In a manifesto, KyivPride calls on people to realize that the geographical border between democratic Ukraine on one side and autocratic Russia and Belarus on the other “is not only a dividing line between states, but also a border between the territory of freedom and an area of oppression”.
Russia passed a law in 2013 that prohibits portrayals of homosexuality to minors, which human rights groups see as a way to demonize and discriminate against LGBTQ people. Dubbed the “gay propaganda” law, it came amid a greater crackdown on civil liberties in Russia and inspired the passage of a similar law in Hungary last year.
Klementyna Suchanow, the author of a book on global efforts to roll back the rights of women and LGBTQ people, says if Ukrainians lose the war, it would mark a defeat for a range of progressive causes, including feminism , LGBTQ rights and efforts to fight climate change.
“That’s why the war in Ukraine is about everything,” said Suchanow, a prominent Polish feminist activist and author of “This is War: Women, Fundamentalists and the new Middle Ages.” She planned to walk on Saturday.
KyivPride could not take place in the Ukrainian capital this year because martial law prevents large gatherings, Emson said.
On Saturday, he will have the honor of leading the Equality Parade in Warsaw – one of the many ways Poles have stepped up to help their beleaguered Ukrainian neighbors.
Poland’s conservative government has been a strong ally of Ukraine, sending humanitarian aid and arms and allowing other countries to use its territory to transfer their own aid.
But his stance on LGBTQ rights has also made Poland an unlikely host for a gay rights event.
In recent years, the government has portrayed the LGBTQ rights movement as an attack on the country’s Catholic traditions and a force that threatens to corrupt youth, echoing the rhetoric behind Russian and Hungarian laws.
But Polish society as a whole is increasingly accepting of LGBTQ people. Emson said KyivPride organizers considered staging their event in other European capitals, but decided Warsaw’s young and energetic rights movement was a better fit.

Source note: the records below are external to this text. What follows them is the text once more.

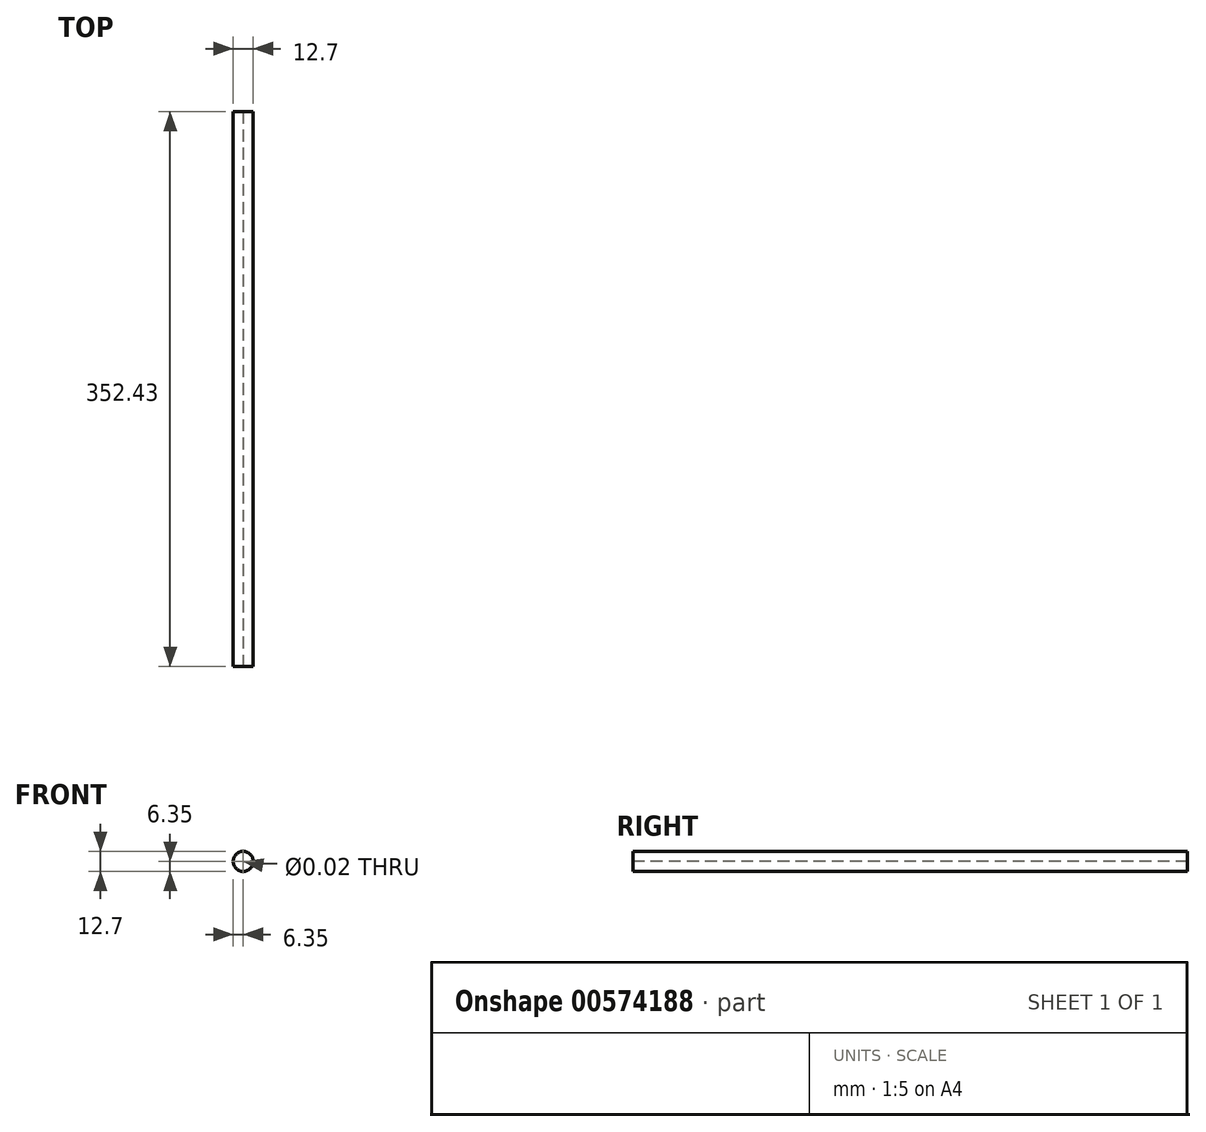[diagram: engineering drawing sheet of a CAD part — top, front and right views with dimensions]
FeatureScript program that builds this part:
annotation { "Feature Type Name" : "Feature", "Feature Type Description" : "" }
export const myFeature = defineFeature(function(context is Context, id is Id, definition is map)
    precondition{}
    {
        {
            var Q0;
            Q0=qCreatedBy(makeId("Front.planeOp"),FACE);
            var sketch = newSketch(context, id + "F0", { "sketchPlane" : qUnion([Q0])});
            skCircle(sketch, "E0", {"center": v(0, 0) * mm, "radius": 6.35 * mm});
            skLineSegment(sketch, "E1", {"start": v(-35.62, 0) * mm, "end": v(35.36, 0) * mm, "construction": true});
            skLineSegment(sketch, "E2", {"start": v(0, 0) * mm, "end": v(0, 31.87) * mm, "construction": true});
            skSolve(sketch);
        }
        {
            var Q0;
            Q0 = qSketchRegion(id + "F0", true);
            extrude(context, id + "F1", {"entities" : qUnion([Q0]), "oppositeDirection" : true, "depth" : 352.42 * mm, "offsetDistance" : 25.4 * mm});
        }
        {
            var Q0;
            Q0=makeQuery(id+"F1.opExtrude","CAP_FACE",FACE,{"disambiguationData":[OSD([sQuery(id+"F0.wireOp",EDGE,"E0")])],"isStart":true});
            cPlane(context, id + "F2", {"entities" : qUnion([Q0]), "cplaneType" : CPlaneType.OFFSET, "offset" : 25.4 * mm, "width" : 152.4 * mm, "height" : 152.4 * mm});
        }
        {
            var Q0;
            Q0=qCreatedBy(id+"F2.planeOp",FACE);
            var sketch = newSketch(context, id + "F3", { "sketchPlane" : qUnion([Q0])});
            skCircle(sketch, "E3", {"center": v(0, 0) * mm, "radius": 12.7 * mm, "construction": true});
            skSolve(sketch);
        }
        {
            var Q0;
            Q0=sQuery(id+"F3.wireOp",VERTEX,"E3.center");
            var Q1;
            Q1=makeQuery(id+"F1.opExtrude","SWEPT_BODY",BODY,{"disambiguationData":[OSD([sQuery(id+"F0.wireOp",EDGE,"E0")])]});
            hole(context, id + "F4", {"style" : HoleStyle.SIMPLE, "endStyle" : HoleEndStyle.THROUGH, "standardTappedOrClearance" : lookupTablePath({ "standard" : "ANSI", "size" : "7/16 (0.44)", "type" : "Drilled" }), "standardBlindInLast" : lookupTablePath({ "standard" : "ANSI", "size" : "7/16", "type" : "Drilled" }), "holeDiameter" : 7 / 406.4 * mm, "majorDiameter" : 6.35 * mm, "isTappedThrough" : true, "tappedDepth" : 12.7 * mm, "tapClearance" : 3, "locations" : qUnion([Q0]), "scope" : qUnion([Q1])});
        }
    });
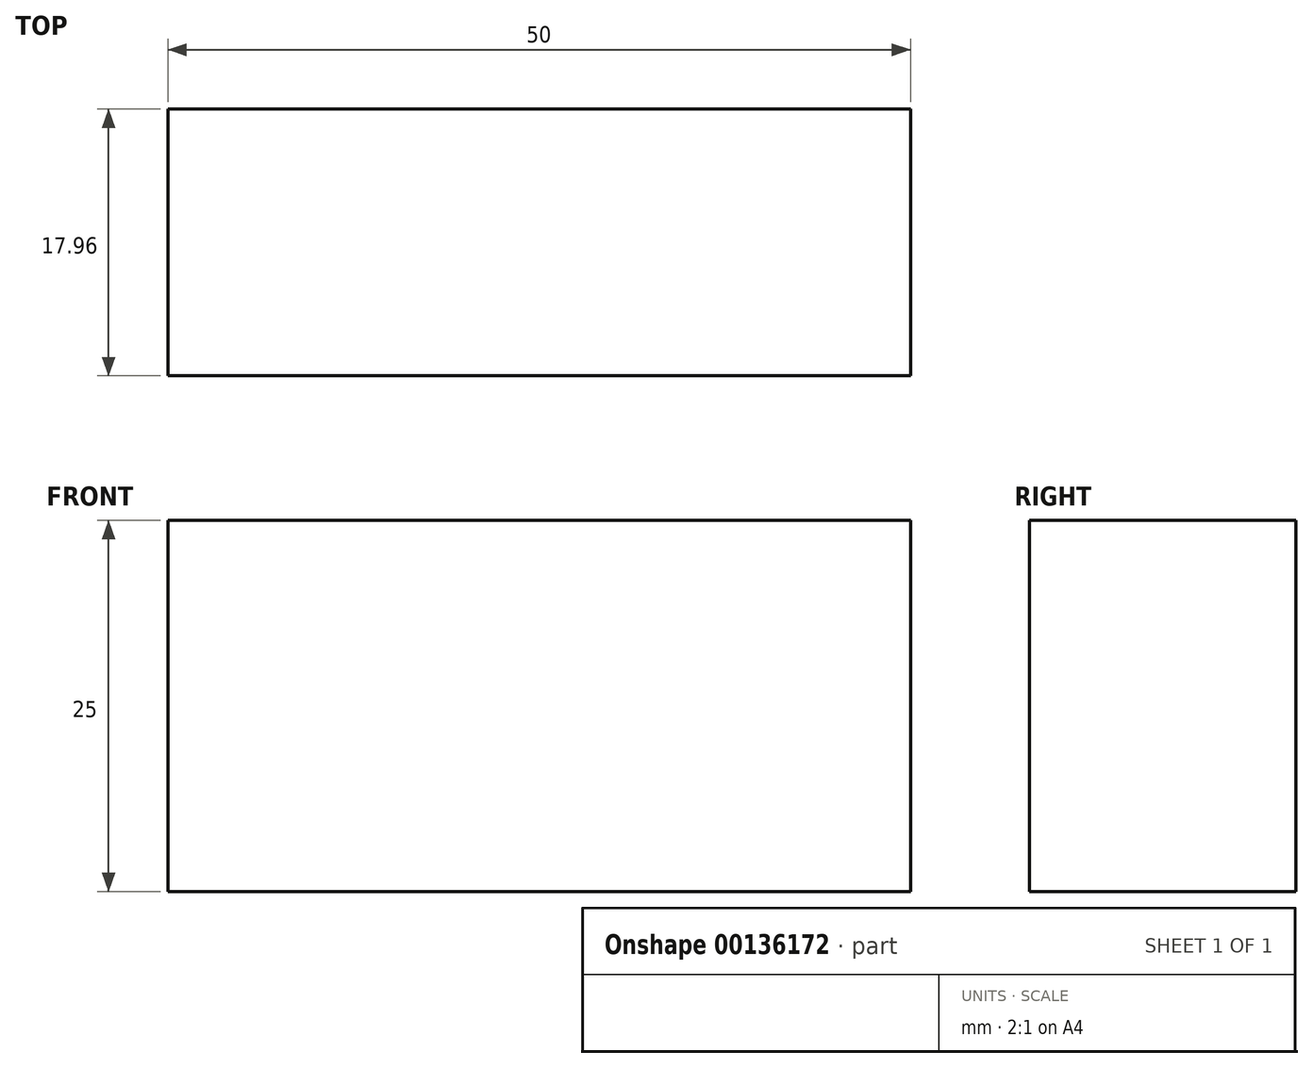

LGBTQ people in Ukraine still face considerable discrimination, but they have made progress in recent years as the country has sought to tie its fate to the West. The evolution of LGBT rights is underscored by KyivPride’s own evolution since its inception 10 years ago. In 2012, he outnumbered the angry counter-protesters so much that participants dared not march. The participants were beaten and a large police presence is needed to protect them. Yet the event has grown steadily, with 7,000 attendees last year.
President Volodymyr Zelenskyy, whose courageous wartime leadership has drawn attention in recent months, won the respect of LGBTQ people in Ukraine when a man wearing a cross and spouting homophobic rhetoric heckled him during a a press conference in 2019.
Zelenskyy angrily fired back: “Leave these people alone, for God’s sake.”
Since then, however, his party has also taken steps that LGBTQ rights activists see as a threat to their struggle.